MATERIAL FOR THIS TASK below:

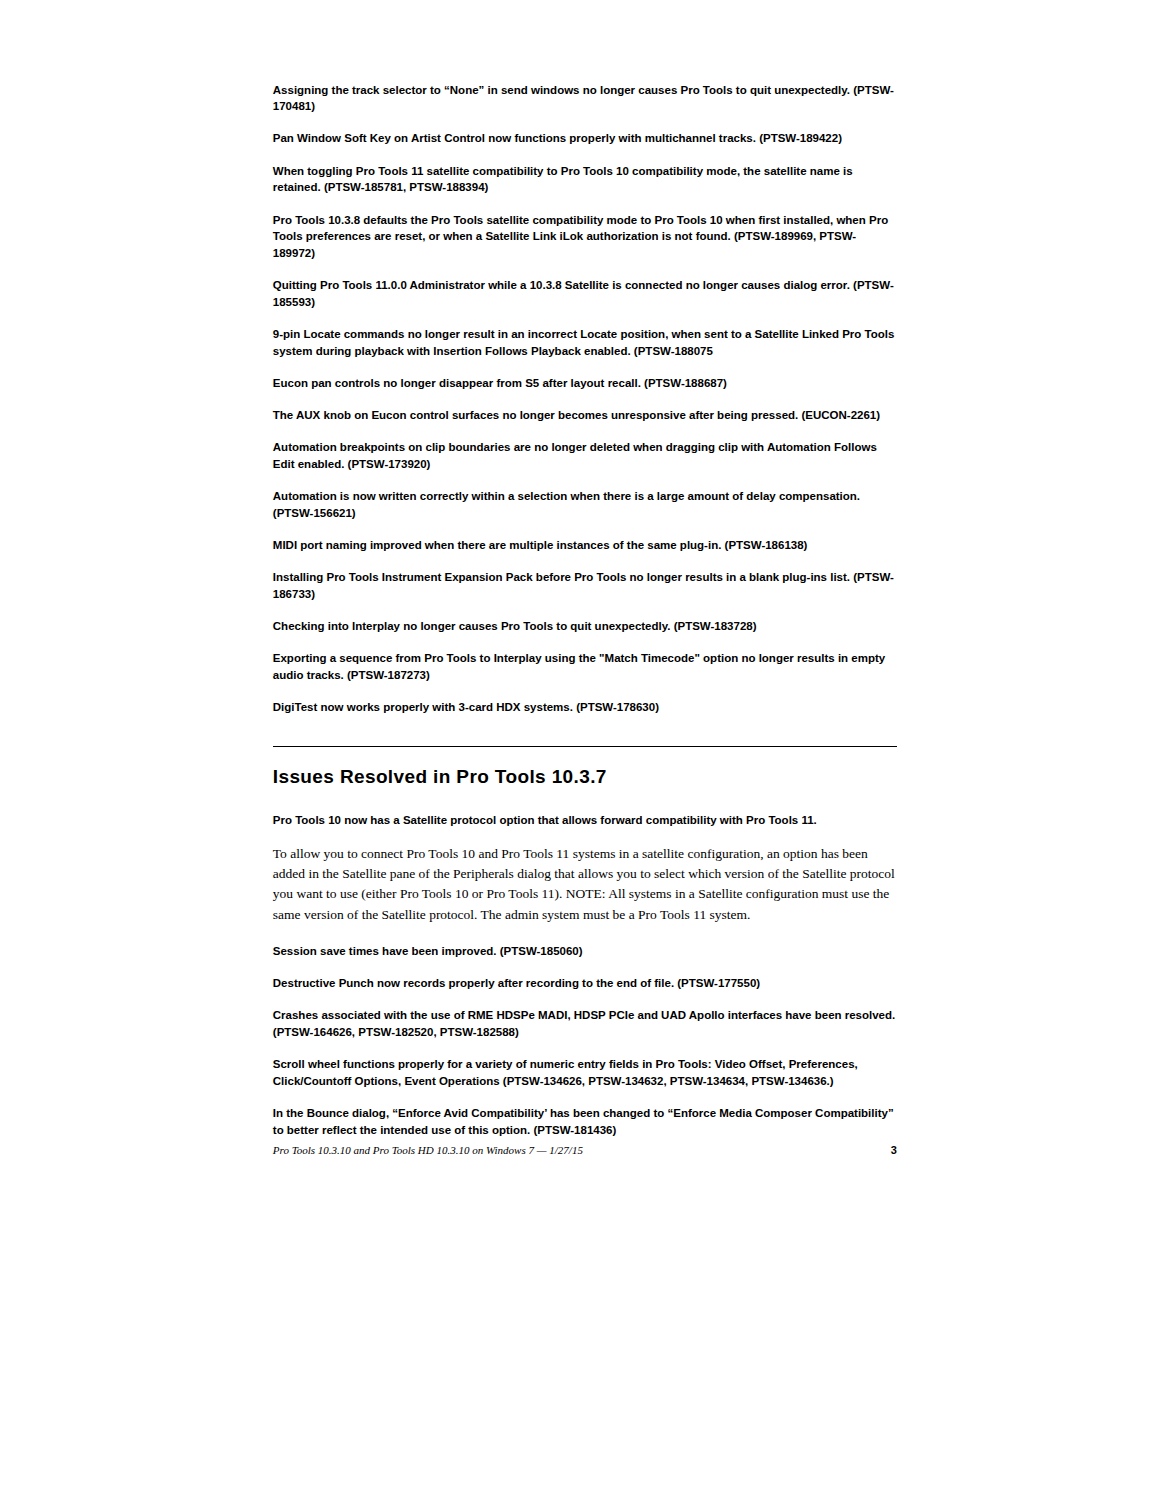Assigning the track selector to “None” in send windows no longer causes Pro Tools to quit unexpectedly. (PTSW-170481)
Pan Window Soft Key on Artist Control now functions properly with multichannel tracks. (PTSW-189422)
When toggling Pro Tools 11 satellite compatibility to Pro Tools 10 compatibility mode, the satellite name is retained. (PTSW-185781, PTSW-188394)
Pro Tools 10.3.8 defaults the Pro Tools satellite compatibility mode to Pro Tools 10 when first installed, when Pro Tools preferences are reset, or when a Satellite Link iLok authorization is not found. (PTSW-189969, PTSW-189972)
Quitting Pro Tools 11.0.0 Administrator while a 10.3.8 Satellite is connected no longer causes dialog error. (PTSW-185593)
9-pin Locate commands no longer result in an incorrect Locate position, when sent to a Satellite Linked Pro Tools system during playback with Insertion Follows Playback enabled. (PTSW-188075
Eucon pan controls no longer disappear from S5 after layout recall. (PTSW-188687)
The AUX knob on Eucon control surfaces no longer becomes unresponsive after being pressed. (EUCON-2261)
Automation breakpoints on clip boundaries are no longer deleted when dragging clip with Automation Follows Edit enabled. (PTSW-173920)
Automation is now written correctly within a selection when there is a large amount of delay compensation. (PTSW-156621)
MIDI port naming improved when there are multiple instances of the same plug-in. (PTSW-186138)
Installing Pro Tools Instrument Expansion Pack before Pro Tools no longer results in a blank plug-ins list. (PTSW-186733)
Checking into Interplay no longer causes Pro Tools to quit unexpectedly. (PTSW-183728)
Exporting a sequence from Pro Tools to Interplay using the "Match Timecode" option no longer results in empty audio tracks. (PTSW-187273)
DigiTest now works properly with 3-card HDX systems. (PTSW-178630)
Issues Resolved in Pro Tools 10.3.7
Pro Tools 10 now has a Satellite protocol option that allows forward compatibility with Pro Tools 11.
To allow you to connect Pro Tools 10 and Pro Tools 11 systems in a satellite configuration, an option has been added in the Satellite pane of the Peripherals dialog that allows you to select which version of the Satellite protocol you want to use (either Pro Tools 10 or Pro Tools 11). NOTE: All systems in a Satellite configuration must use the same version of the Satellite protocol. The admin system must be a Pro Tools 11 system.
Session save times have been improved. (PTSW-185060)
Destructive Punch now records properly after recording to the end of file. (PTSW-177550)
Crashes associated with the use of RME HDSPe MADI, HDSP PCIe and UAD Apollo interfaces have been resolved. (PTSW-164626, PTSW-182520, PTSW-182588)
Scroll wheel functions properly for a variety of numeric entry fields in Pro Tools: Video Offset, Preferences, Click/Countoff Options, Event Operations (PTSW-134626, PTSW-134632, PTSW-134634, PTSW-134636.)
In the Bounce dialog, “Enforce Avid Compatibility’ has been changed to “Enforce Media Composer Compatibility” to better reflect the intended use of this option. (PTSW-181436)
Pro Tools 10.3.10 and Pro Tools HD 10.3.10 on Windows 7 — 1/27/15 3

End of MATERIAL FOR THIS TASK.
MATERIAL FOR THIS TASK below:

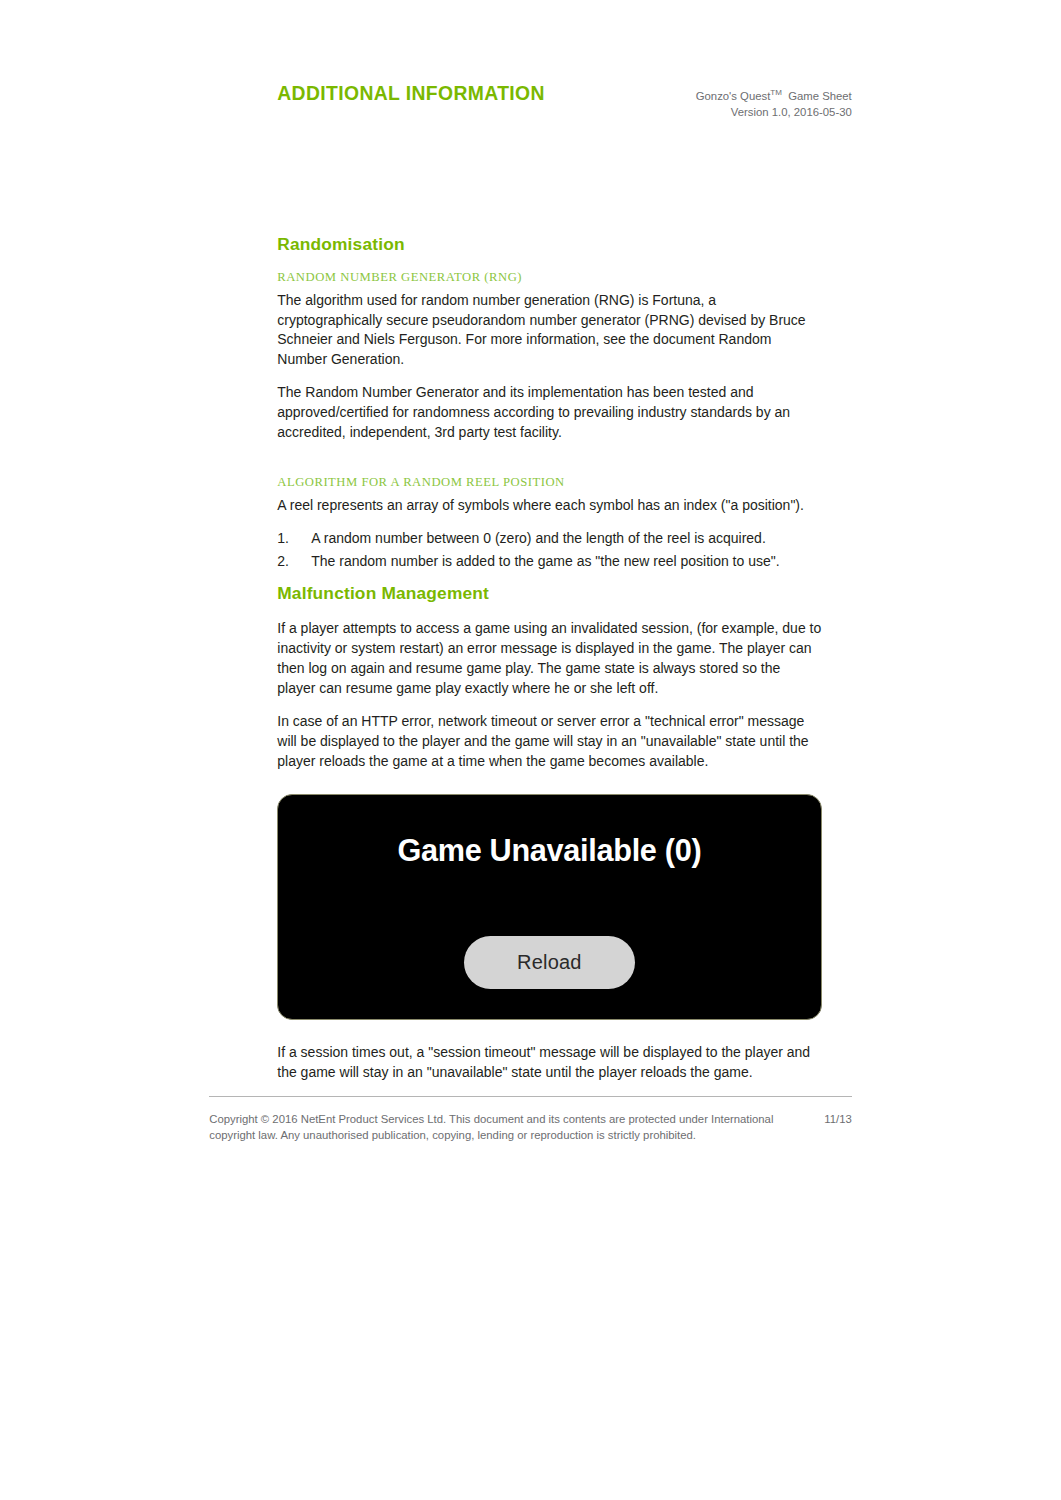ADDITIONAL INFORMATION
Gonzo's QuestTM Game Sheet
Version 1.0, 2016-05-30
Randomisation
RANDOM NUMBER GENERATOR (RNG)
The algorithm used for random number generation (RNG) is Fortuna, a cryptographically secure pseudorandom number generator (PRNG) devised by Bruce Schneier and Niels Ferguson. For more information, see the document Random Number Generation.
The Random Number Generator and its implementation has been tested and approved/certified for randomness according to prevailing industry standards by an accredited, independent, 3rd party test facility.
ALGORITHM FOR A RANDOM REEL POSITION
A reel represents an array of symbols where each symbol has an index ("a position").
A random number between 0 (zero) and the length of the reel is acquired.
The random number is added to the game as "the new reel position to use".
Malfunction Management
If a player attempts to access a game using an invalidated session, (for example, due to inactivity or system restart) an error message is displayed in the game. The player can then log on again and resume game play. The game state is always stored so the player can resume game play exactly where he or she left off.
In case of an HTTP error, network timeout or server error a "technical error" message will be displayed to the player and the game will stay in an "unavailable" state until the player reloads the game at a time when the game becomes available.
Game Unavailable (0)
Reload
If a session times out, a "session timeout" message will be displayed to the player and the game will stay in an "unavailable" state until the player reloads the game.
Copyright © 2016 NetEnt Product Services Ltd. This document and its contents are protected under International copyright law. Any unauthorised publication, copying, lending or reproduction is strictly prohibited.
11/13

End of MATERIAL FOR THIS TASK.
MATERIAL FOR THIS TASK below:

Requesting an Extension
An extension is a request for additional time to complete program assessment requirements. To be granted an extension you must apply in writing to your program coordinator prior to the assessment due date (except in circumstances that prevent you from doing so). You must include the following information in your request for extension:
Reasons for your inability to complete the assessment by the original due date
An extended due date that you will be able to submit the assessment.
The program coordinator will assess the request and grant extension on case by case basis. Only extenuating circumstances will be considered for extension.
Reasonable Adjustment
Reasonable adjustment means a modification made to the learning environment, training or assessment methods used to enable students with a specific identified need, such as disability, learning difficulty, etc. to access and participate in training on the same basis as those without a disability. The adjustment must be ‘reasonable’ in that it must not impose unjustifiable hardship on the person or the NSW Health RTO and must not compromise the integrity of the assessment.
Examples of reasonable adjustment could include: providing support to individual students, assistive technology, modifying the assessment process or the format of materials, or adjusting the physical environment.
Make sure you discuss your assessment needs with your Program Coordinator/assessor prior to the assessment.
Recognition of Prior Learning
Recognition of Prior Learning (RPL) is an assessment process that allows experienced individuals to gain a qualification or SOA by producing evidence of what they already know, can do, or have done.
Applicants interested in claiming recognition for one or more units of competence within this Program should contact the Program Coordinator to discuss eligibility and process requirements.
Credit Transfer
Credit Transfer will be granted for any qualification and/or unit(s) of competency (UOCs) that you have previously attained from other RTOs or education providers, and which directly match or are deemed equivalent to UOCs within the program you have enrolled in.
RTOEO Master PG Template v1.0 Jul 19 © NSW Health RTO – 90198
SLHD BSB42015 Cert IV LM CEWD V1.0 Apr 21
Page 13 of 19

End of MATERIAL FOR THIS TASK.

* TASK BRIEF *
Pick out every line above that holds the word "improved" and copy it.

* EXERCISE RESULT *
MIDI port naming improved when there are multiple instances of the same plug-in. (PTSW-186138)
Session save times have been improved. (PTSW-185060)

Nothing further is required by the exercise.